Since the value of red as a power color predated the spread of cochineal to Europe and other places, what were artisans outside the Americas using before then? There were relatives of the cochineal native to parts of the Mediterranean, called kermes scale, which had been used in the past. However, they were hard to collect, and were said to create a weaker pigment. Some of the earliest pigments used in textiles were made from powdered iron oxide and ochre, which were rubbed into the fibers of cloth in order to color it. There were plant dyes, like madder root, which made a more orange color, and a pigment known as shellfish purple - which (you’ll never guess) was a purple dye made from several types of sea mollusk. Cochineal was the red they had been waiting for.
The cultivation of cochineal did not end with the colonial period, though the advent of synthetic dyes diminished it as a powerhouse crop. Since we were living in Oaxaca, an area known for cochineal production, I was eager to see the propagation process in person. We took sweltering bus ride to the town Santa María Coyotepec, to visit a cochineal research center and farm called Tlapanochestli. We perused some exhibits on the history of cochineal, its uses, and finally what I was most excited to see, the raised beds where the insects are reared. For commercial production of cochineal, the plants must be artificially infested in order to expedite the density needed for a sufficient harvest. This is done by collecting an egg laying female from one plant, putting her in a little cylindrical incubator basket, and attaching it to another plant. Small instars creep out of basket and attach to the plant, this process is repeated until every paddle is infested with cottony white splotches of cochineal. The dusty white covering is actually a type of wax they secrete for protection, something other hemipterans do as well. I managed to secure a jar or refined carminic pigment from the proprietor, which I’m incredibly excited to turn into printmaking ink. I never had a serious interest in making my own inks, but something about looking down at a velvety little pile of finely ground, perfectly red pigment makes you think: "I want everything to be this color!" Maybe it's just me, but history seems to indicate otherwise.

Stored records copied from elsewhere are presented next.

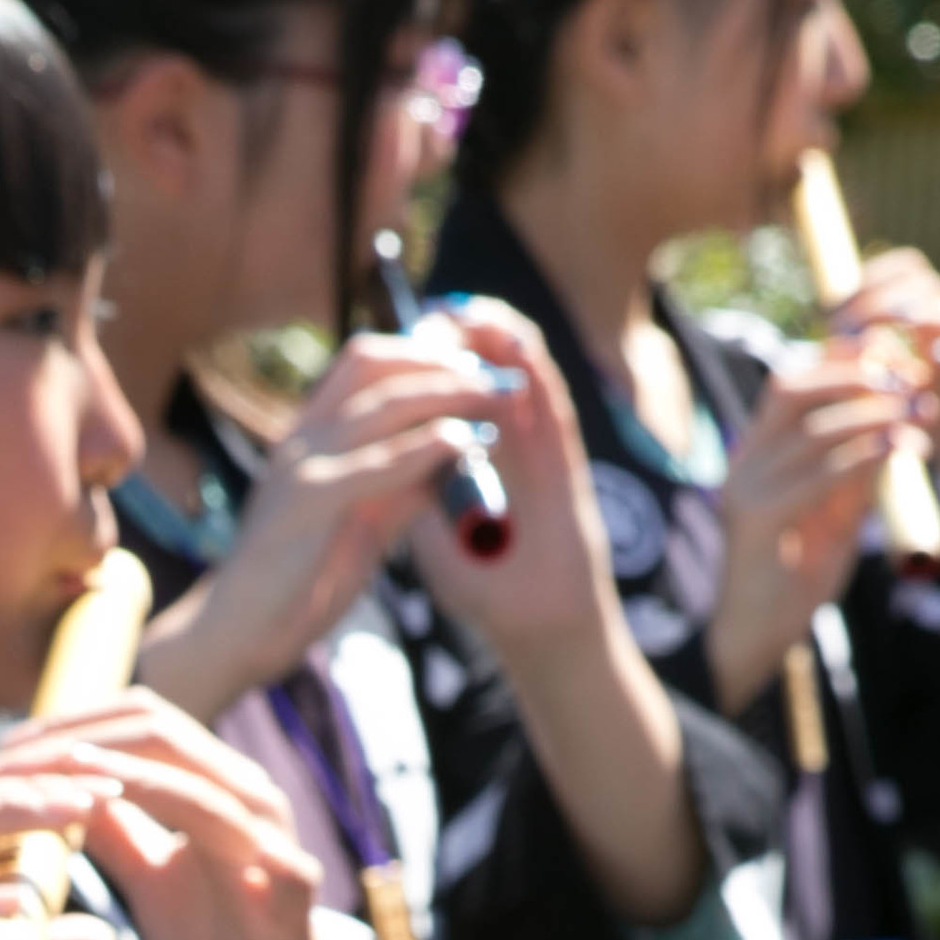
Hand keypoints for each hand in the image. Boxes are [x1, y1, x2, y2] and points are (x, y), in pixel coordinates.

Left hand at [0, 693, 378, 939]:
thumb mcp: (151, 887)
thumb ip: (120, 837)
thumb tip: (66, 791)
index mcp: (212, 795)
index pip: (138, 725)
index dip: (68, 726)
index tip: (2, 751)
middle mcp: (245, 799)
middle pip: (157, 724)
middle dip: (75, 732)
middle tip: (8, 755)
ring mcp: (270, 833)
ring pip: (186, 762)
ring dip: (109, 758)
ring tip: (45, 767)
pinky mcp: (289, 878)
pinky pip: (219, 824)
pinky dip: (156, 800)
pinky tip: (99, 808)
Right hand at [135, 332, 511, 721]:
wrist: (237, 634)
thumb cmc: (296, 584)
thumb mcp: (360, 524)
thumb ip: (399, 489)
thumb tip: (452, 458)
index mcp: (308, 436)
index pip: (366, 363)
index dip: (424, 352)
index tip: (477, 365)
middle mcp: (301, 437)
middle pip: (375, 364)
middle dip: (443, 361)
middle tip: (499, 375)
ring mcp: (300, 465)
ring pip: (381, 404)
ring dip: (449, 393)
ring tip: (498, 397)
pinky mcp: (306, 502)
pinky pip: (375, 464)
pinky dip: (424, 448)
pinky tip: (464, 443)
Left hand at [397, 300, 619, 660]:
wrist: (538, 631)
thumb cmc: (486, 593)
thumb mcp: (430, 539)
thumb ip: (408, 496)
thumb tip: (372, 459)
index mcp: (472, 462)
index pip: (451, 397)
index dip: (431, 362)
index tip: (403, 333)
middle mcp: (509, 447)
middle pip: (487, 375)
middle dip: (464, 339)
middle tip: (440, 308)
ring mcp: (540, 454)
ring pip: (524, 378)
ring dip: (502, 339)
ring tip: (475, 310)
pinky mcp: (567, 467)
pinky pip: (555, 408)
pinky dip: (538, 373)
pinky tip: (520, 345)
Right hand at [706, 340, 931, 714]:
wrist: (756, 637)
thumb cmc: (795, 577)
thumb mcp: (834, 513)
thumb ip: (856, 473)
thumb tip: (900, 429)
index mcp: (755, 453)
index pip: (791, 384)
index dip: (840, 360)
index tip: (892, 354)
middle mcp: (744, 462)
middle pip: (793, 389)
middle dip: (855, 376)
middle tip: (908, 381)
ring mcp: (746, 490)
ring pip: (812, 431)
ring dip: (872, 415)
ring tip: (917, 413)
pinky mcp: (758, 521)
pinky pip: (817, 477)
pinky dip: (862, 458)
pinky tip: (896, 450)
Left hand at [837, 247, 939, 575]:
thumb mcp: (913, 404)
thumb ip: (883, 378)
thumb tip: (832, 361)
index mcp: (937, 331)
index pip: (902, 279)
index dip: (863, 284)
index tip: (827, 312)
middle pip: (920, 283)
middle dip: (874, 296)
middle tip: (841, 325)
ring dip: (912, 314)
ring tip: (882, 329)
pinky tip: (938, 359)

Once cochineal made it to Europe, it was carried along trade routes and manufacturing chains that extended from London, to Constantinople, to Manila. The iconic red coats of the British were made with the finest English wool and dyed by the Dutch who became masters at using cochineal. Ironically, cochineal red would come to be the symbolic color of colonial power, and often the violent rule that accompanied it. The story of cochineal is the story of empire, greed, exploitation, genocide, human artistic achievement, and chemistry. It is literally interwoven into our collective cultural, art, and food histories. Not bad for a chubby little invertebrate that could be mistaken for a bit of laundry lint.